Kita perlu bertanya, apakah dakwah yang menimbulkan rasa malu, terganggu, bahkan kesal, sejalan dengan akhlak Rasulullah? Bukankah beliau mengedepankan kelembutan dan keteladanan, bukan tekanan?
Realita ini memunculkan sebuah ironi, niat baik yang dijalankan tanpa kebijaksanaan justru berpotensi menciptakan antipati, bukan pada agama itu sendiri, tapi pada cara penyampaiannya. Orang tak lari dari ajaran, tetapi dari pendekatan yang mereka rasakan kurang elegan jika tak bisa dikatakan kasar, mengatur, atau melanggar ruang batin. Dalam jangka panjang, ini bisa mengikis rasa kedekatan pada masyarakat, bahkan terhadap rumah ibadah itu sendiri.

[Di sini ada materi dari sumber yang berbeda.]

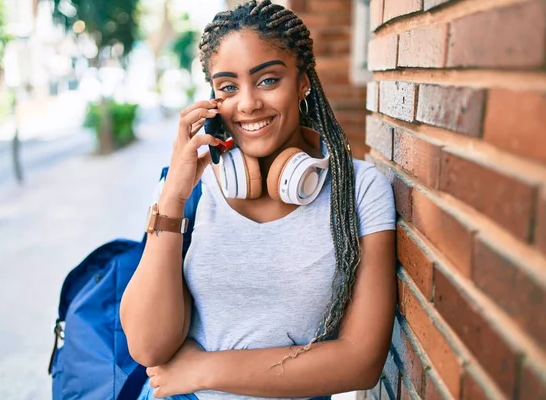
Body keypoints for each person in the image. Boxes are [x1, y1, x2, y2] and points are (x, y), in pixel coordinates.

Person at [120, 1, 396, 399]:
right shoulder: (185, 188)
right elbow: (147, 348)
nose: (247, 103)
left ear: (303, 81)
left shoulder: (360, 189)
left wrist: (204, 369)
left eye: (267, 80)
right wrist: (173, 198)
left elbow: (360, 361)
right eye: (228, 87)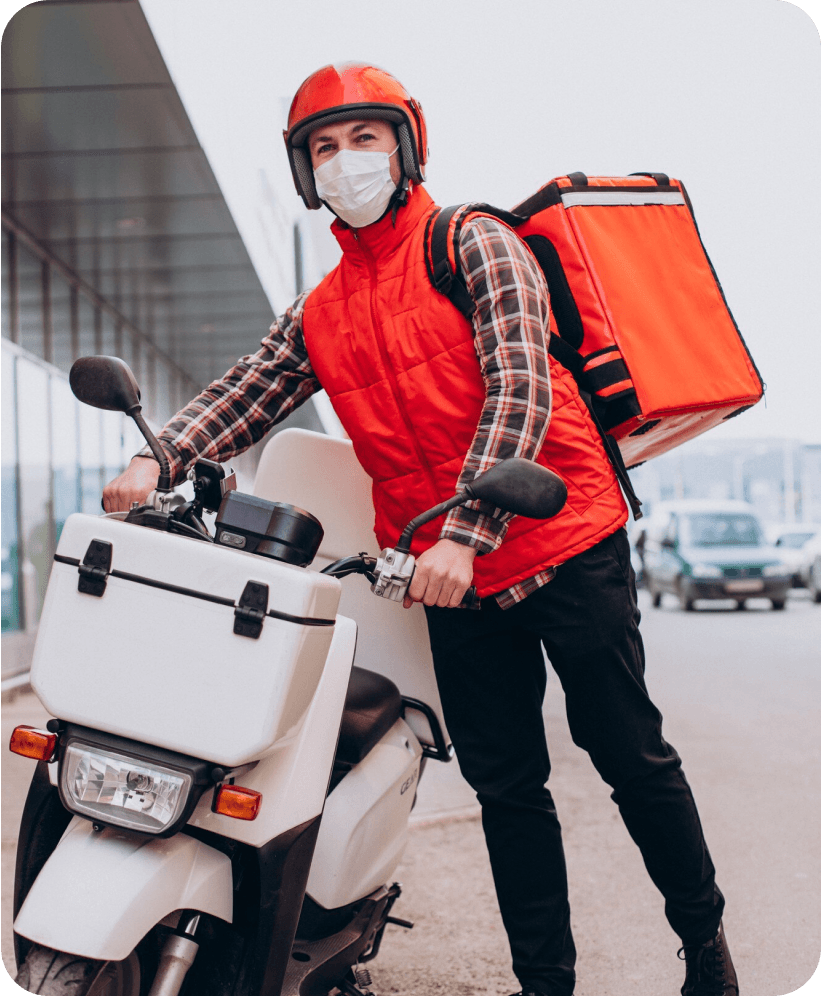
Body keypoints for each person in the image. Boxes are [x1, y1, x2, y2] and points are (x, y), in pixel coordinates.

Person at [103, 63, 738, 996]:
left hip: (561, 540)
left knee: (627, 752)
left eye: (363, 139)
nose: (345, 162)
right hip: (448, 573)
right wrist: (158, 456)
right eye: (323, 148)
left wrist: (465, 531)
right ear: (304, 171)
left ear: (404, 148)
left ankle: (704, 943)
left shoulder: (472, 240)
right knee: (508, 789)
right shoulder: (324, 308)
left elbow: (519, 383)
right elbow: (253, 387)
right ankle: (545, 984)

Lebih dari sekadar bising, yang terjadi adalah invasi sensorik di saat paling rapuh, pagi hari, ketika tubuh dan pikiran masih dalam transisi dari istirahat menuju aktivitas. Paparan suara keras, terlebih jika disertai pesan yang menekan secara emosional, dapat memicu stres, meningkatkan hormon kortisol, mengganggu tidur, memicu kecemasan, hingga menurunkan produktivitas. Dan yang lebih mengkhawatirkan, ini menjadi kebiasaan yang dianggap wajar, ternormalisasikan.
Toksisitas dalam pesan juga menjadi isu tersendiri. Ketika seseorang merasa dihakimi di ruang publik, bahkan sebelum sempat berbenah diri, maka dakwah kehilangan ruhnya sebagai panggilan cinta. Yang tumbuh justru rasa bersalah, rasa tidak aman, tidak nyaman dan keengganan untuk mendekat. Rumah ibadah yang seharusnya menjadi pelukan hangat, malah terasa seperti ruang penghakiman.